Indeed. Among the judges’ comments are tips on presentation and appearance. As it turns out, there are advantageous ways to dress for such an event as today’s. Having seen her share of Met auditions, Spacagna can spot a wardrobe mishap in the making. “No shawls,” she declares. “Last year was the year of the shawl disaster: all the women had them and they kept slipping off one shoulder and distracting the singers.” A good dress, she confides, is tight enough so the singer’s diaphragm has something to press against. That way the singer is aware of sufficiently supporting her voice. “And the dresses should have strong zippers,” she adds.

Strong zippers? Oh, yes. During Spacagna’s run as Mimi in La Bohème, her colleague in the role of Musetta wore a low-cut servant-girl costume designed to look bedraggledly sexy. Right before Musetta’s main aria, the zipper burst open and the young singer began to fall out of her dress. Spacagna slid behind Musetta, held the dress together, and moved in tandem with her throughout the aria until the two could trot off stage together to supportive safety.

Spacagna gives her costume’s zippers an extra tug before going on stage, but other musicians pray, call their mothers, or wear lucky underwear to ensure a good performance. Lee Poulis’s admitted superstition is the Movado watch that adorns his wrist but has ceased to tick.

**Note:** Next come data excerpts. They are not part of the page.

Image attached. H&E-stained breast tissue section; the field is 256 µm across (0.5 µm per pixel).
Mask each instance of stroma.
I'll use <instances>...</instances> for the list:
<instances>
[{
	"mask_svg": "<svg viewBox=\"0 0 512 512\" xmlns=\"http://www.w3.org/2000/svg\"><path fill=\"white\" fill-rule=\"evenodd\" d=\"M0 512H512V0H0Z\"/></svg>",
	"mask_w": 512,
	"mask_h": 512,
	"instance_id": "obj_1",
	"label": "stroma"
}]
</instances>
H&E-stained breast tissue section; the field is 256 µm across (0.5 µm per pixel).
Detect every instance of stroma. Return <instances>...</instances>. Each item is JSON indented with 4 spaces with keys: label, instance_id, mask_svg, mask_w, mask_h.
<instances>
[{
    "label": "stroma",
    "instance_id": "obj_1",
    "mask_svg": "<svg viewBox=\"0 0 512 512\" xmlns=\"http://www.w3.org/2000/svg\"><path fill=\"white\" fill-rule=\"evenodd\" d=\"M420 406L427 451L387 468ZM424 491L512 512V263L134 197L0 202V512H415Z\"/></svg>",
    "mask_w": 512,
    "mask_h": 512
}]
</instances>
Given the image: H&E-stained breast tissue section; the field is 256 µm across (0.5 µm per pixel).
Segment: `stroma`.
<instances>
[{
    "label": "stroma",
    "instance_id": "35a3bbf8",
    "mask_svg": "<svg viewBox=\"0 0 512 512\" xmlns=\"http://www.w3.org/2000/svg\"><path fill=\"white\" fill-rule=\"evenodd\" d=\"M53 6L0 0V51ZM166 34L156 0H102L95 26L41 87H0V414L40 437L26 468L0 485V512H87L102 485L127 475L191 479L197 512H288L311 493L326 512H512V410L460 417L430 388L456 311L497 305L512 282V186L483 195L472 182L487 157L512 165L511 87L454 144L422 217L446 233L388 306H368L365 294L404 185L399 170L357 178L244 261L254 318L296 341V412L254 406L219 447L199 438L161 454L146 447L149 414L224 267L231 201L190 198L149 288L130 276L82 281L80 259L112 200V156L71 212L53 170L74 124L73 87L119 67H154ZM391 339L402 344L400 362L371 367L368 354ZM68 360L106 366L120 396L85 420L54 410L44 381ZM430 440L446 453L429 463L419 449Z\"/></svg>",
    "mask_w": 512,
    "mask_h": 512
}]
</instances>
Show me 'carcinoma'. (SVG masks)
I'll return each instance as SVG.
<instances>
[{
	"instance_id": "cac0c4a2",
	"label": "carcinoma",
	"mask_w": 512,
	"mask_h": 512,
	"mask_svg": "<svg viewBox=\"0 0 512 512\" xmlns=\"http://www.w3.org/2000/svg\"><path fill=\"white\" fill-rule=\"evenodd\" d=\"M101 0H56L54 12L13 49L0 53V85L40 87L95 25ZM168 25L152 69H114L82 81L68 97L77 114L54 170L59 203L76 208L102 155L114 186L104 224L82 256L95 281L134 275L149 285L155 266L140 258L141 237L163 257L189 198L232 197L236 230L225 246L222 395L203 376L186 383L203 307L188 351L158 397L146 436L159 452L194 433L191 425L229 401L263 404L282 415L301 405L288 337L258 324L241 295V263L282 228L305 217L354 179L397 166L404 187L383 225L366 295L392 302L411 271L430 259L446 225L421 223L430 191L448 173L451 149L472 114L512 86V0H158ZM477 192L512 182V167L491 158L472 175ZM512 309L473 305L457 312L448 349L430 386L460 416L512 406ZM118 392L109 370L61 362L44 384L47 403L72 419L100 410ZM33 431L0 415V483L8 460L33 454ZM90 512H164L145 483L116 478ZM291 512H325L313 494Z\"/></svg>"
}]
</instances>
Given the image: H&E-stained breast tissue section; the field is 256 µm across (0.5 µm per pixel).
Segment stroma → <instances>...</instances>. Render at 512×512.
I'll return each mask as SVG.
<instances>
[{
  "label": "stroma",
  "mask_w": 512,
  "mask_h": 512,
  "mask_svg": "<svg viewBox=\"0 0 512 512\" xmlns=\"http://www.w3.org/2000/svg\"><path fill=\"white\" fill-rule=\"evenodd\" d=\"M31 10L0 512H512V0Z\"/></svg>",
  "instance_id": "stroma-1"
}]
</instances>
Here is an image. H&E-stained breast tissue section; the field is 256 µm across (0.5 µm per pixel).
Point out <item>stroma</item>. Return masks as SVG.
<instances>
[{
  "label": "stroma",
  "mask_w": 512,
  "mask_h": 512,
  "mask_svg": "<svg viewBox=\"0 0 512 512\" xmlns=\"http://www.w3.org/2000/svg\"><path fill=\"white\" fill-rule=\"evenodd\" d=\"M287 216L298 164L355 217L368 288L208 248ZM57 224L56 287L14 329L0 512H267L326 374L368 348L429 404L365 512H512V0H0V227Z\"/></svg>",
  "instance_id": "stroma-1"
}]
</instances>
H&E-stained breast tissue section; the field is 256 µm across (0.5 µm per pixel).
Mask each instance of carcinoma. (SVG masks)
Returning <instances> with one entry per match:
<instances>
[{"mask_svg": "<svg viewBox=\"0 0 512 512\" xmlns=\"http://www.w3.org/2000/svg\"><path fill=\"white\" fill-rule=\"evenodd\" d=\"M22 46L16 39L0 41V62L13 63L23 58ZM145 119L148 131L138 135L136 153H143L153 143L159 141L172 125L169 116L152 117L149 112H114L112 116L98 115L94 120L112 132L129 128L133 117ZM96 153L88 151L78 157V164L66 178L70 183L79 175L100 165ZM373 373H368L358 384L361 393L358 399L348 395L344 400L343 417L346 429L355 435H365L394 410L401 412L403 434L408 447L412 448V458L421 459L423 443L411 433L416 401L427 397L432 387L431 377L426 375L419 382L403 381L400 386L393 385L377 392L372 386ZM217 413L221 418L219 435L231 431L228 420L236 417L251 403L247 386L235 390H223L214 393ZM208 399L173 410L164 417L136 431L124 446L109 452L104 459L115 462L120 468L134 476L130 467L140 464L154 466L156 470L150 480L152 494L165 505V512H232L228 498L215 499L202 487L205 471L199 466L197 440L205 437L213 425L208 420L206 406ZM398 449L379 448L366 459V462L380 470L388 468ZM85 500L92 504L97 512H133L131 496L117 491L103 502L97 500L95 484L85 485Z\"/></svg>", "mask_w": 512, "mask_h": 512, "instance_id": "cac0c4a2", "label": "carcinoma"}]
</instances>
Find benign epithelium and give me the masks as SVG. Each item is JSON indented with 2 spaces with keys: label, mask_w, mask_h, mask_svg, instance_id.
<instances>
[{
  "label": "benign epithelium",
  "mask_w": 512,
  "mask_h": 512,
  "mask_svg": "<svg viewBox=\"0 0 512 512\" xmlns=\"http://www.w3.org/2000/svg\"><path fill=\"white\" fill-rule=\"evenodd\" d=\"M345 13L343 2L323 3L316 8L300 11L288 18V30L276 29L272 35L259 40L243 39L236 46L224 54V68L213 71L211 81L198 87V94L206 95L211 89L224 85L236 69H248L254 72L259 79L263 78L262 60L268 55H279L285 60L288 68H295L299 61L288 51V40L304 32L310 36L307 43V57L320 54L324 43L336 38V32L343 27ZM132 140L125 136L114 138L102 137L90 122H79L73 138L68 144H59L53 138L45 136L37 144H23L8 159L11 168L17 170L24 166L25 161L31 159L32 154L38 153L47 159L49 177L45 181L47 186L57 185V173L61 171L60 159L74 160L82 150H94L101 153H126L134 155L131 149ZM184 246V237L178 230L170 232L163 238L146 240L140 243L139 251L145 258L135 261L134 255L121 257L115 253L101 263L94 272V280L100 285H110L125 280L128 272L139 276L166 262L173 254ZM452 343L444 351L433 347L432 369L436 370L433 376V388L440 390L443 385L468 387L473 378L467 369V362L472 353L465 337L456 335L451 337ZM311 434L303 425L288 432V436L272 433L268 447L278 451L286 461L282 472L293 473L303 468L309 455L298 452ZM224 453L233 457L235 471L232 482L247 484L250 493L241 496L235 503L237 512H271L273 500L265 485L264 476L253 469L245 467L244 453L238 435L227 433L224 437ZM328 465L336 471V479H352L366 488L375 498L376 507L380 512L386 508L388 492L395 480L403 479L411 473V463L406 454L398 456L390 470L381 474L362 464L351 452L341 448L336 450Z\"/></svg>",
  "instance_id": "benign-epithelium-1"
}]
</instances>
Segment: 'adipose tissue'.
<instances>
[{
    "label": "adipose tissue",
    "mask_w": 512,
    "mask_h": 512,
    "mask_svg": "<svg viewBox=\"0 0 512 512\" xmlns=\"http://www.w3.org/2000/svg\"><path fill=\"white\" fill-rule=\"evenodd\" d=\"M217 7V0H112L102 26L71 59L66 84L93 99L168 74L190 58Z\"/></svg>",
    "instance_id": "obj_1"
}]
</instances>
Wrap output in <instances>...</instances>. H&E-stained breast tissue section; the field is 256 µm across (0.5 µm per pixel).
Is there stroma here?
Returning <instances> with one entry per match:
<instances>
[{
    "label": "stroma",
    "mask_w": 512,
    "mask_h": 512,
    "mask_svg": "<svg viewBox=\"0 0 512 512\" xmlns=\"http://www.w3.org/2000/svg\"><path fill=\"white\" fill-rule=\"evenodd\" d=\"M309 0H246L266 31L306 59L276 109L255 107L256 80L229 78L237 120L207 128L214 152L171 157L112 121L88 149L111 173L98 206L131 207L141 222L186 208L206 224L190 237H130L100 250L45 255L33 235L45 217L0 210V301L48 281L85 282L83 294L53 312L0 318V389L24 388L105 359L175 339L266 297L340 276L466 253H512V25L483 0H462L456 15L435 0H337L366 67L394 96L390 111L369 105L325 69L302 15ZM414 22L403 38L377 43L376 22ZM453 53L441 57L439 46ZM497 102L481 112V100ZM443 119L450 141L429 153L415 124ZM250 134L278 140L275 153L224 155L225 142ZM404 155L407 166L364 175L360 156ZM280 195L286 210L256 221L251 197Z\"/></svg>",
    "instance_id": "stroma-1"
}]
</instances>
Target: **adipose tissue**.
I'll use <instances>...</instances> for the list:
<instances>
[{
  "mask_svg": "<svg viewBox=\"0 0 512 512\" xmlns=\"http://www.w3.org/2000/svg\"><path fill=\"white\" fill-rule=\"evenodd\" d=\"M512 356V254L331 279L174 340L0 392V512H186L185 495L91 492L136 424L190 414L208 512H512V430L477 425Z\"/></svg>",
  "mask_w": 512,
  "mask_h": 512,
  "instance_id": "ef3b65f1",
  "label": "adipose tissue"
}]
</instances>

And perhaps in this vulnerability lies the secret to the joy of the Met auditions: they possess all the mystery, theatricality, and excitement of grand opera, yet are not so perfect so as to pass before our eyes like another star-studded performance made insipid by impersonal perfection. Sweaty palms clench into furious fists and around invisible daggers; girlish heroines trill. We are lucky to hear the hints of greatness, to see the singers strut and prance unabashedly, yet also to note their raw edges. It’s like the joy of winding a beautiful watch and hearing its whirring gears begin to tick up to speed.

Sara Houghteling is a freelance writer in Boston.